The Governor’s spokesman Aaron McLear smiled through gritted teeth in response to all this, saying that he’s “thrilled” the legislature is joining the effort to make government more efficient, but saying he would not support eliminating any of his OWN authority, of course. He would only support eliminating the Secretary of Education, for example, if the Department of Education (now under the State Superintendent of Public Instruction) were moved into the executive branch.
None of this means that the Legislature will suddenly get religion and reject all of Arnold’s bad cuts. The Obama Administration okayed $6 billion in education cuts without threatening stimulus funding, and you can bet the Governor will take him up on the offer. And Democratic leaders, at least, appear in agreement on a number of cuts.
But this is the first example of the Legislature really pushing back at the Governor, and letting him know he doesn’t rule California by fiat, nor does he get to unilaterally decide to run it into the ground. In addition, the more public disclosure of the billions in corporate tax cuts in recent budget deals while the programs for the poor get slashed brings a disconnect to the process on which perhaps some progressive lawmakers can capitalize.
The tax loopholes made it through the Legislature with no public hearings and little analysis of the effect, said Jean Ross, executive director for the California Budget Project, a research group that studies the effects of policies on the poor.
“The problem with dark-of-night deals is that you never get a chance to get a debate over value choices,” she said. “These three tax breaks represent a reduction of one-third the income taxes paid by California corporations…. They really represent a stark contrast in values and what kind of future we want to see for Californians.”
The tax breaks will cost the state $640 million for the rest of this fiscal year and for the 2010-11 budget year as lawmakers search for ways to close a $24.3 billion deficit, according to Ross’s report, “To Have and Have Not.” By the time they are fully implemented in 2014-15, the tax breaks could cost nearly $2.5 billion a year, she said.
Corporations are LYING, by the way, when they say that this makes the state more competitive. See this paper or this one showing that state enactments have had little effect on economic development.
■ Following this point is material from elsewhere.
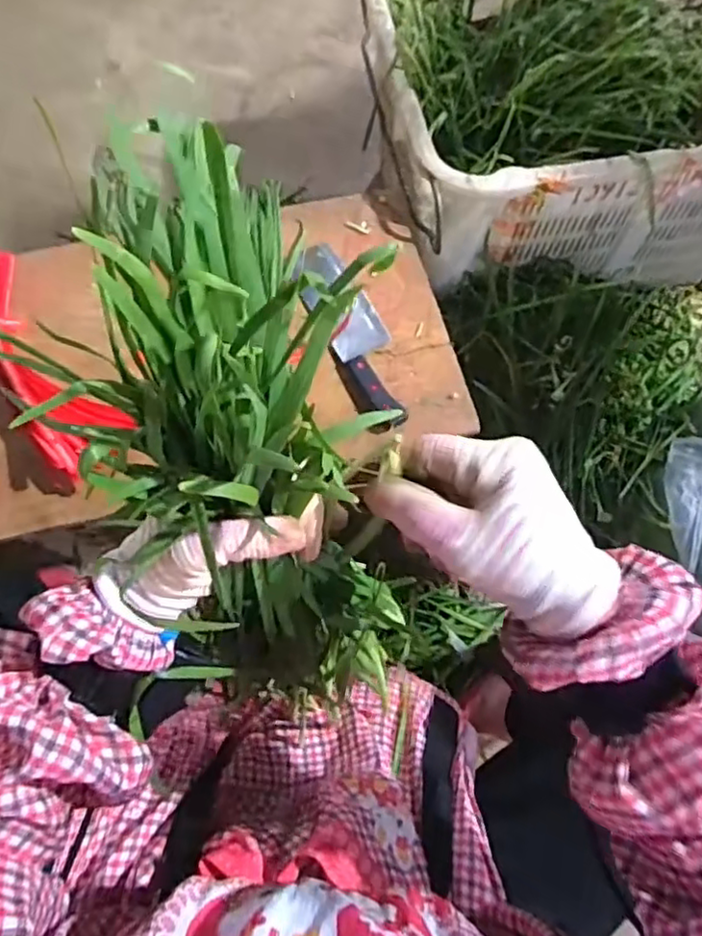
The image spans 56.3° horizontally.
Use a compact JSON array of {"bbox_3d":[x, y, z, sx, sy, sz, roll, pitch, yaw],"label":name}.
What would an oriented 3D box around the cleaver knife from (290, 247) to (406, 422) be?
[{"bbox_3d":[0.002,-0.167,0.791,0.080,0.020,0.262,-24,72,-11],"label":"cleaver knife"}]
Big business simply wants to lighten their tax burden.
The legislative revolt against Schwarzenegger could be directed into sensible options for closing the budget gap, like repealing the corporate tax cuts, restoring the Reagan/Wilson tax brackets in between $47,500 and $1,000,000 imposing an oil severance tax, extending the sales tax to services while lowering the overall percentage, boosting enforcement of tax cheats, and more. Right now, we have to settle for signals. And this is a particularly good one.